Tobi Nussbaum : Très bien, merci. Christopher, j’ai un bateau derrière moi. J’imagine que c’est un bateau qu’on utilise des fois sur les rives, dans les lacs. Est-ce qu’il y a une histoire quand vous avez dû utiliser le bateau?

Christopher Myles : Absolument. Le bateau qui est en arrière de vous, on l’utilise plus ou moins la plupart des fois sur la rivière d’Ottawa parce que c’est une grande rivière. Alors, plus grande rivière, plus grand lac, plus grand bateau. On a d’autres bateaux plus petits qu’on utilise dans les lacs, comme le lac la Pêche, lac Philippe, les lacs dans l’entrée du parc. On utilise ça pour beaucoup de différentes causes. Feux de forêt, beaucoup de fois, on doit rentrer par bateau comme au lac la Pêche. Tu ne peux pas juste marcher ou conduire au feu. C’est vraiment quelque chose qui est à partir d’un site de camping ou quoi que ce soit. On a utilisé le bateau dans le passé pour des sauvetages d’animaux. On avait un chevreuil dans le canal Rideau. Ça fait beaucoup d’années passées, mais on a utilisé le bateau pour pogner le chevreuil, rentrer le chevreuil dans le bateau avec nous autres, faire des premiers soins avec le chevreuil et rentrer à quelque part plus boisé.
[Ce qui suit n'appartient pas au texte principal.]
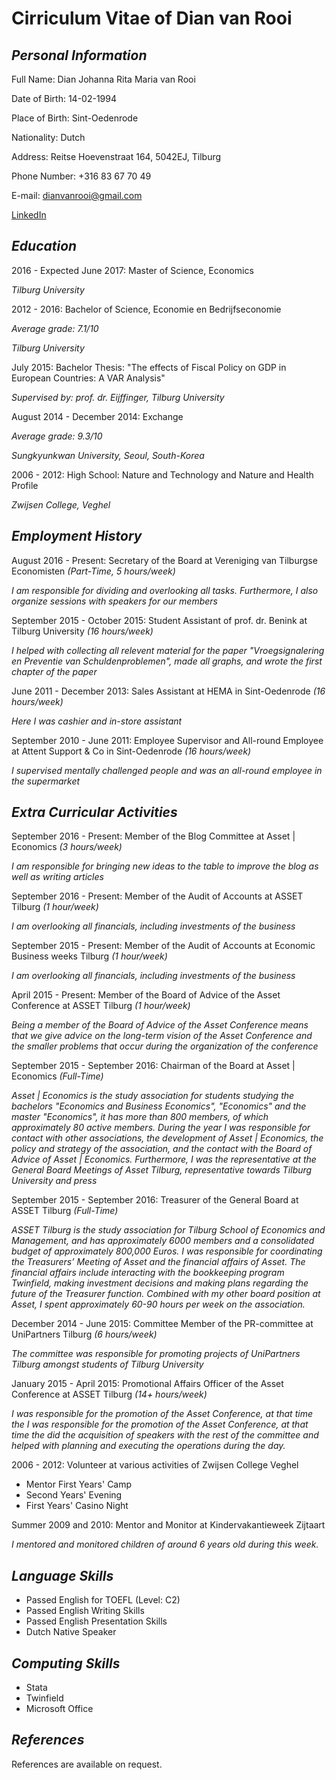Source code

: **Cirriculum Vitae of Dian van Rooi**
====================

*Personal Information*
--------------------
Full Name:      Dian Johanna Rita Maria van Rooi

Date of Birth:  14-02-1994

Place of Birth: Sint-Oedenrode

Nationality:    Dutch

Address:        Reitse Hoevenstraat 164,
                5042EJ, Tilburg         
                
Phone Number:   +316 83 67 70 49

E-mail:         dianvanrooi@gmail.com

[LinkedIn](https://nl.linkedin.com/in/dian-van-rooi-2b1575b1)

*Education*
----------
2016 - Expected June 2017: Master of Science, Economics

*Tilburg University*

2012 - 2016: Bachelor of Science, Economie en Bedrijfseconomie

*Average grade: 7.1/10*

*Tilburg University*

July 2015: Bachelor Thesis: "The effects of Fiscal Policy on GDP in European Countries: A VAR Analysis"

*Supervised by: prof. dr. Eijffinger, Tilburg University*

August 2014 - December 2014: Exchange 

*Average grade: 9.3/10*

*Sungkyunkwan University, Seoul, South-Korea*

2006 - 2012: High School: Nature and Technology and Nature and Health Profile

*Zwijsen College, Veghel*

*Employment History*
--------------------

August 2016 - Present: Secretary of the Board at Vereniging van Tilburgse Economisten *(Part-Time, 5 hours/week)*

*I am responsible for dividing and overlooking all tasks. Furthermore, I also organize sessions with speakers for our members*

September 2015 - October 2015: Student Assistant of prof. dr. Benink at Tilburg University *(16 hours/week)*

*I helped with collecting all relevent material for the paper "Vroegsignalering en Preventie van Schuldenproblemen", made all graphs, and wrote the first chapter of the paper*

June 2011 - December 2013: Sales Assistant at HEMA in Sint-Oedenrode *(16 hours/week)*

*Here I was cashier and in-store assistant*

September 2010 - June 2011: Employee Supervisor and All-round Employee at Attent Support & Co in Sint-Oedenrode *(16 hours/week)*

*I supervised mentally challenged people and was an all-round employee in the supermarket*

*Extra Curricular Activities*
------------------------------

September 2016 - Present: Member of the Blog Committee at Asset | Economics *(3 hours/week)*

*I am responsible for bringing new ideas to the table to improve the blog as well as writing articles*

September 2016 - Present: Member of the Audit of Accounts at ASSET Tilburg *(1 hour/week)*

*I am overlooking all financials, including investments of the business*

September 2015 - Present: Member of the Audit of Accounts at Economic Business weeks Tilburg *(1 hour/week)*

*I am overlooking all financials, including investments of the business*

April 2015 - Present: Member of the Board of Advice of the Asset Conference at ASSET Tilburg *(1 hour/week)*

*Being a member of the Board of Advice of the Asset Conference means that we give advice on the long-term vision of the Asset Conference and the smaller problems that occur during the organization of the conference*

September 2015 - September 2016: Chairman of the Board at Asset | Economics *(Full-Time)*

*Asset | Economics is the study association for students studying the bachelors "Economics and Business Economics", "Economics" and the master "Economics", it has more than 800 members, of which approximately 80 active members. During the year I was responsible for contact with other associations, the development of Asset | Economics, the policy and strategy of the association, and the contact with the Board of Advice of Asset | Economics. Furthermore, I was the representative at the General Board Meetings of Asset Tilburg, representative towards Tilburg University and press*

September 2015 - September 2016: Treasurer of the General Board at ASSET Tilburg *(Full-Time)*

*ASSET Tilburg is the study association for Tilburg School of Economics and Management, and has approximately 6000 members and a consolidated budget of approximately 800,000 Euros. I was responsible for coordinating the Treasurers’ Meeting of Asset and the financial affairs of Asset. The financial affairs include interacting with the bookkeeping program Twinfield, making investment decisions and making plans regarding the future of the Treasurer function. Combined with my other board position at Asset, I spent approximately 60-90 hours per week on the association.*

December 2014 - June 2015: Committee Member of the PR-committee at UniPartners Tilburg *(6 hours/week)*

*The committee was responsible for promoting projects of UniPartners Tilburg amongst students of Tilburg University*

January 2015 - April 2015: Promotional Affairs Officer of the Asset Conference at ASSET Tilburg *(14+ hours/week)*

*I was responsible for the promotion of the Asset Conference, at that time the I was responsible for the promotion of the Asset Conference, at that time the did the acquisition of speakers with the rest of the committee and helped with planning and executing the operations during the day.*

2006 - 2012: Volunteer at various activities of Zwijsen College Veghel

* Mentor First Years' Camp
* Second Years' Evening
* First Years' Casino Night

Summer 2009 and 2010: Mentor and Monitor at Kindervakantieweek Zijtaart

*I mentored and monitored children of around 6 years old during this week.*

*Language Skills*
-----------------

* Passed English for TOEFL (Level: C2)
* Passed English Writing Skills
* Passed English Presentation Skills
* Dutch Native Speaker

*Computing Skills*
-------------------

* Stata
* Twinfield
* Microsoft Office

*References*
------------

References are available on request.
Mais beaucoup des sauvetages, des feux de forêt, assister les biologistes, quand ils doivent rentrer dans une zone, quelque part qui est plus efficace par l’eau. Aussi, juste des patrouilles nautiques pour utiliser les réglementations, vérifier des endroits qu’on ne peut pas voir assez facilement par terre. On doit les regarder par l’autre bord. Et puis, c’est ça. Il y a beaucoup d’applications pour les bateaux. C’est un outil très efficace pour nous autres, très important.
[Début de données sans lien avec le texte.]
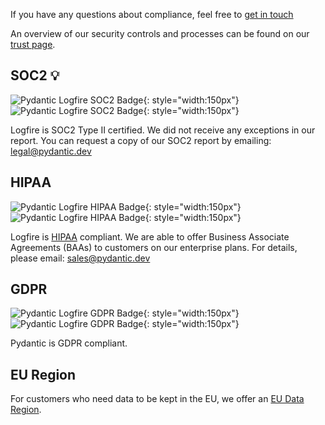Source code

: 

If you have any questions about compliance, feel free to [get in touch](help.md)

An overview of our security controls and processes can be found on our <a href="https://trust.oneleet.com/pydantic" target="_blank">trust page</a>.


## SOC2 💡
![Pydantic Logfire SOC2 Badge](https://badges.oneleet.com/badge/59e88e9f-ed29-49bc-a91d-0c9d1b8b5c2e?dark=true#only-dark){: style="width:150px"}
![Pydantic Logfire SOC2 Badge](https://badges.oneleet.com/badge/59e88e9f-ed29-49bc-a91d-0c9d1b8b5c2e?dark=false#only-light){: style="width:150px"}

Logfire is SOC2 Type II certified. We did not receive any exceptions in our report. You can request a copy of our SOC2
report by emailing: [legal@pydantic.dev](mailto:legal@pydantic.dev)

## HIPAA
![Pydantic Logfire HIPAA Badge](https://badges.oneleet.com/badge/0192577e-6462-4160-b19b-59e6e6af422e?dark=true#only-dark){: style="width:150px"}
![Pydantic Logfire HIPAA Badge](https://badges.oneleet.com/badge/0192577e-6462-4160-b19b-59e6e6af422e?dark=false#only-light){: style="width:150px"}

Logfire is [HIPAA](https://www.hhs.gov/hipaa/for-professionals/privacy/laws-regulations/index.html) compliant. We are able to offer Business Associate Agreements (BAAs) to customers
on our enterprise plans. For details, please email: [sales@pydantic.dev](mailto:sales@pydantic.dev)

## GDPR
![Pydantic Logfire GDPR Badge](https://badges.oneleet.com/badge/fd18577a-ed97-40a9-afb2-d32a8c755d2a?dark=true#only-dark){: style="width:150px"}
![Pydantic Logfire GDPR Badge](https://badges.oneleet.com/badge/fd18577a-ed97-40a9-afb2-d32a8c755d2a?dark=false#only-light){: style="width:150px"}

Pydantic is GDPR compliant.

## EU Region
For customers who need data to be kept in the EU, we offer an [EU Data Region](reference/data-regions.md).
Tobi Nussbaum : Intéressant. Alors, enfin, merci pour le travail que vous faites, vous et vos collègues, chaque jour pour le public, pour la CCN. Et puis, merci de nous avoir joint aujourd’hui pour cet épisode d’Histoires de la capitale. Et oui, on verra. J’espère que je vais avoir l’opportunité de vous joindre, soit sur le bateau, pas nécessairement dans la cage à ours, mais c’est toujours intéressant de voir le travail que vous faites. Alors, merci beaucoup encore une fois.
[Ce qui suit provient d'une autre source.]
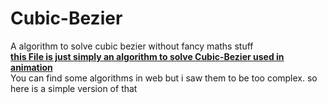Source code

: # Cubic-Bezier
A algorithm to solve cubic bezier without fancy maths stuff<br>
<b><u> this File is just simply an algorithm to solve Cubic-Bezier used in animation</u></b><br>
  You can find some algorithms in web but i saw them to be too complex. so here is a simple version of that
Diane Barbarie : Merci beaucoup.

Christopher Myles : Merci beaucoup.

Tobi Nussbaum : Et merci à vous d’avoir nous joindre aujourd’hui dans cet épisode d’Histoires de la capitale. Au revoir. Voilà qui termine cet épisode d’Histoires de la capitale. Retrouvez-nous lors de notre prochain épisode, alors que nous parlerons des grandes réussites, des défis et imaginerons l’évolution de la région de la capitale nationale. Merci de nous avoir écoutés.